Assignment - Each line of the entries below that holds "social" is needed, copied in full.

The data -

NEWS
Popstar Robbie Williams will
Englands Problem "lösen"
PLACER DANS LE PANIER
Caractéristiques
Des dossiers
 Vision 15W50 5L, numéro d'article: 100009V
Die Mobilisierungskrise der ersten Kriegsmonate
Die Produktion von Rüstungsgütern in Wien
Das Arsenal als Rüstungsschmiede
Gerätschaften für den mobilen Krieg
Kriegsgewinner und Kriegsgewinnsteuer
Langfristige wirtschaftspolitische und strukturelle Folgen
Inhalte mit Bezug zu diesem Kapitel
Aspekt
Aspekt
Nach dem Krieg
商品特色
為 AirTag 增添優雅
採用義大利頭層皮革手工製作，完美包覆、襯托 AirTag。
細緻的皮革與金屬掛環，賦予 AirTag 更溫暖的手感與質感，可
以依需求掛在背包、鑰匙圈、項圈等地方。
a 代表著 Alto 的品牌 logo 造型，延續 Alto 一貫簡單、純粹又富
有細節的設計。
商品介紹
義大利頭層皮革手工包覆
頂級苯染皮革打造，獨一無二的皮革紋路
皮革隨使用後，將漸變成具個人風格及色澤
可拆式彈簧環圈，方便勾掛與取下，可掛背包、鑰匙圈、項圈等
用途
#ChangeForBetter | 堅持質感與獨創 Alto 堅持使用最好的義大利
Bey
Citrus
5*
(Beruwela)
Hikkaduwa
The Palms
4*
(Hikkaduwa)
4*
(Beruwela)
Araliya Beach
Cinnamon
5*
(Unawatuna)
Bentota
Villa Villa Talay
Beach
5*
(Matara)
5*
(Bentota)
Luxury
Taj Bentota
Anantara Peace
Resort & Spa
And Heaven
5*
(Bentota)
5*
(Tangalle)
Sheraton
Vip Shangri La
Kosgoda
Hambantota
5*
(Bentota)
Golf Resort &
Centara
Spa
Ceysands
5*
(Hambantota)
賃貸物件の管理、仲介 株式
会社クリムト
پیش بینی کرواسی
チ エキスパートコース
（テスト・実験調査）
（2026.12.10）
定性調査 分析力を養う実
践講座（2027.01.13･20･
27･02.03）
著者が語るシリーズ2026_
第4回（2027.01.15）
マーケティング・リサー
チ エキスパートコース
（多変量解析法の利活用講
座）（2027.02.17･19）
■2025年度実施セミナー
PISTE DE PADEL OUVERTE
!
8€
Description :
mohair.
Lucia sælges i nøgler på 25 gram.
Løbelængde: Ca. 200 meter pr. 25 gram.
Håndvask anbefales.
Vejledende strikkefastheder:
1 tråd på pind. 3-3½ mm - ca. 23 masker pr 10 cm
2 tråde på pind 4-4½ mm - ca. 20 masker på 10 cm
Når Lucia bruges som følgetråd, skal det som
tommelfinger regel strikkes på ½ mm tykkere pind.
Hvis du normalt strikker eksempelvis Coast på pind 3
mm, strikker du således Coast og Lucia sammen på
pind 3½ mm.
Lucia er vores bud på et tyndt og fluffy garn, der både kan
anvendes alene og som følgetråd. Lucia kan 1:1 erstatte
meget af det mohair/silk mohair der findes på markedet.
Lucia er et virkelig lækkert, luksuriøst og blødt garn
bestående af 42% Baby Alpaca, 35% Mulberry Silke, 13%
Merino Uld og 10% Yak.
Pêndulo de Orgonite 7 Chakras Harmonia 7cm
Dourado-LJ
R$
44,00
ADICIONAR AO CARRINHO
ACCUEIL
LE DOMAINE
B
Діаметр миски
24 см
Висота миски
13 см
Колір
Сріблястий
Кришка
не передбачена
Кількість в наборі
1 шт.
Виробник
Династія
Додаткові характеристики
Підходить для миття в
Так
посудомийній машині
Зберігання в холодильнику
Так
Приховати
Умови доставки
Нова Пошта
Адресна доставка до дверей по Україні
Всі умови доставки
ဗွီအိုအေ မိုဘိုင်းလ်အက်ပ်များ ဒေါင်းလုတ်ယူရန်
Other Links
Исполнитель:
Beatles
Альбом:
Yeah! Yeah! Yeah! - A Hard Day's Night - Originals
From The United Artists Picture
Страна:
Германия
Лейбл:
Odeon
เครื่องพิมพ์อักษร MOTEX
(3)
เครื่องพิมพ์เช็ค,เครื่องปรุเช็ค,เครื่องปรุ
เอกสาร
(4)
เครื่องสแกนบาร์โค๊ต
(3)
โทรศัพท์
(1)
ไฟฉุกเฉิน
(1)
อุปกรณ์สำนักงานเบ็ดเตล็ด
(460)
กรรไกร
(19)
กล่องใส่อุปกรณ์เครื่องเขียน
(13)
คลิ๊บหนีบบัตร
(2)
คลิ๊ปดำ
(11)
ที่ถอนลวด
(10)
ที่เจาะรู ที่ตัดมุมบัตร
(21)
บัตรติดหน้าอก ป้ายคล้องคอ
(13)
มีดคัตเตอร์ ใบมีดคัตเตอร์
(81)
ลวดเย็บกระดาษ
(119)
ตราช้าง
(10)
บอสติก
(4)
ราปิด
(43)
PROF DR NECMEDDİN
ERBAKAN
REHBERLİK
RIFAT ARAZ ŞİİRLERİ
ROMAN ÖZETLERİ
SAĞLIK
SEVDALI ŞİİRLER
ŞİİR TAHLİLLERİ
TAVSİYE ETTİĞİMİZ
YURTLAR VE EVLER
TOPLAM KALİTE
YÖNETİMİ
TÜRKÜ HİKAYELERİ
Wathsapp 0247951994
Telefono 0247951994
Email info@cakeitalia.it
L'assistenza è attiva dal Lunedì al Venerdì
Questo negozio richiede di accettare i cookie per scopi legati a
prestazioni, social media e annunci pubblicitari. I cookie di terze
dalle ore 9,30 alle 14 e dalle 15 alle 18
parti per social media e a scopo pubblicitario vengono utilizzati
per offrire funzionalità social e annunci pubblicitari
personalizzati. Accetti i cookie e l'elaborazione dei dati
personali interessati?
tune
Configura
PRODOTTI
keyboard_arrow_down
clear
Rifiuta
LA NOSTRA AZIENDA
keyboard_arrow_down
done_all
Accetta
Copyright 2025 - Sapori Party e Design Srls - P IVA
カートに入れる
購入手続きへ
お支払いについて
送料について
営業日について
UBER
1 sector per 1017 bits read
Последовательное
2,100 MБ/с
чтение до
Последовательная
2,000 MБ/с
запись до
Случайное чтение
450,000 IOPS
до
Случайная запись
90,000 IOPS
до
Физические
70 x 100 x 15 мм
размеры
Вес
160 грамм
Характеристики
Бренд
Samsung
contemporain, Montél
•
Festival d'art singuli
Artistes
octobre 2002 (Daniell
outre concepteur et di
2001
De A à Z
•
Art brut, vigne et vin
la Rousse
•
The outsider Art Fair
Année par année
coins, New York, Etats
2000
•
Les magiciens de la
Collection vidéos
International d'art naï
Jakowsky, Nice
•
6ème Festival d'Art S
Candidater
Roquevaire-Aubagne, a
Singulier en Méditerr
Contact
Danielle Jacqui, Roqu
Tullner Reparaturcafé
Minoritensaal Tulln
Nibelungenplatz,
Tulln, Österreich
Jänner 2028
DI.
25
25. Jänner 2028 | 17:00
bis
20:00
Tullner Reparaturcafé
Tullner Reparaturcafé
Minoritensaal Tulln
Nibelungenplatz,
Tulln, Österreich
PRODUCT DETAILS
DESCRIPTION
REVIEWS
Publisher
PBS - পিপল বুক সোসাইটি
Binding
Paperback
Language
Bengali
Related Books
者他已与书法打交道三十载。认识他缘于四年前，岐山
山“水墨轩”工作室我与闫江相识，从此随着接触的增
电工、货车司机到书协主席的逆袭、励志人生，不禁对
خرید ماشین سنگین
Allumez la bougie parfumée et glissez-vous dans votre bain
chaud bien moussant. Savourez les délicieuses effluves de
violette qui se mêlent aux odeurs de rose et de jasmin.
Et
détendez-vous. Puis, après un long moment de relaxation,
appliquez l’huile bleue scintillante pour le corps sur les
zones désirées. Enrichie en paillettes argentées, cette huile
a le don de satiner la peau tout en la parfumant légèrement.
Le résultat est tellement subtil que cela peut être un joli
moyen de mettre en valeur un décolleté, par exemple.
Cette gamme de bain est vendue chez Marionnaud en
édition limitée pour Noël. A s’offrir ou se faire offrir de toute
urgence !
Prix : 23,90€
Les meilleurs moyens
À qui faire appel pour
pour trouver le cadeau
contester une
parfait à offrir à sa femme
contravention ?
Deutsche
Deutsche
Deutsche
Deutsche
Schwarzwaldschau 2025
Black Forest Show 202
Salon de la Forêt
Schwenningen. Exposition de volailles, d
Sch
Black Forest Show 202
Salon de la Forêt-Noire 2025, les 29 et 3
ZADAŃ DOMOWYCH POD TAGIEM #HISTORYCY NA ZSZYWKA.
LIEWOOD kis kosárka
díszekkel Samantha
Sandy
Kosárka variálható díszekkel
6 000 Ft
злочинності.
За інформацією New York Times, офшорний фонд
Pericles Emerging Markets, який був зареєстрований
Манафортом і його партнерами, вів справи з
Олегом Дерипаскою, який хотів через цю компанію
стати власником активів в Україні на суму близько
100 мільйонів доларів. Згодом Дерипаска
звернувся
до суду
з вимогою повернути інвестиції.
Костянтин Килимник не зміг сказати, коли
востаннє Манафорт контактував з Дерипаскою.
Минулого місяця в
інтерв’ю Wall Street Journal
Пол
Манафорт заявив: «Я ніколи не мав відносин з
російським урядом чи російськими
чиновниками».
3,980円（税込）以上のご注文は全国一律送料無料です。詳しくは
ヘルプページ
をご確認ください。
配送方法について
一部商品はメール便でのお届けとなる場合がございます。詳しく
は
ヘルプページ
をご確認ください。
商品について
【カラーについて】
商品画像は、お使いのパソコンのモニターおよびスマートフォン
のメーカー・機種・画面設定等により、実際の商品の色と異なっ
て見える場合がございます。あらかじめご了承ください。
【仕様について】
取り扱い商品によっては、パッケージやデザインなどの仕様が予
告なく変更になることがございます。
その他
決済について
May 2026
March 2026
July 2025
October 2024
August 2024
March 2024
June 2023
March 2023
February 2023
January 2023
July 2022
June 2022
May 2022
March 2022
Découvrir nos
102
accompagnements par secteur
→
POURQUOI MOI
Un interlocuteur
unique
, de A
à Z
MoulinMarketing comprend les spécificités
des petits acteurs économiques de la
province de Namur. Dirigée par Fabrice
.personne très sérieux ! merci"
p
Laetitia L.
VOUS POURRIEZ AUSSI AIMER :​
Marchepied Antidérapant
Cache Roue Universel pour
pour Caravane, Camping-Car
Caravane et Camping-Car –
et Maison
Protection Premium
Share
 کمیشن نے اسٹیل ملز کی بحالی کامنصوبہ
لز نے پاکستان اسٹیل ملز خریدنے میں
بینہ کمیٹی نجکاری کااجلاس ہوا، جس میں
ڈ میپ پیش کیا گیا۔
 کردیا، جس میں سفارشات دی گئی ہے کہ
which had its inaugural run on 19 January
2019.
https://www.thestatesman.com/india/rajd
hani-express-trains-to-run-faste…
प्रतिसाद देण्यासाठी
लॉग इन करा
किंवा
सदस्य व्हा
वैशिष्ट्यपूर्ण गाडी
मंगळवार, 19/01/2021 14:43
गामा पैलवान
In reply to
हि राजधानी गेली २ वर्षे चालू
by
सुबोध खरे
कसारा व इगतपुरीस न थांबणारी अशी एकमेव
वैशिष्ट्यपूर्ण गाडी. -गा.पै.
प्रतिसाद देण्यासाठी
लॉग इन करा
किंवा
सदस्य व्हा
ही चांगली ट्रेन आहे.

Written answer -
prestazioni, social media e annunci pubblicitari. I cookie di terze
parti per social media e a scopo pubblicitario vengono utilizzati
per offrire funzionalità social e annunci pubblicitari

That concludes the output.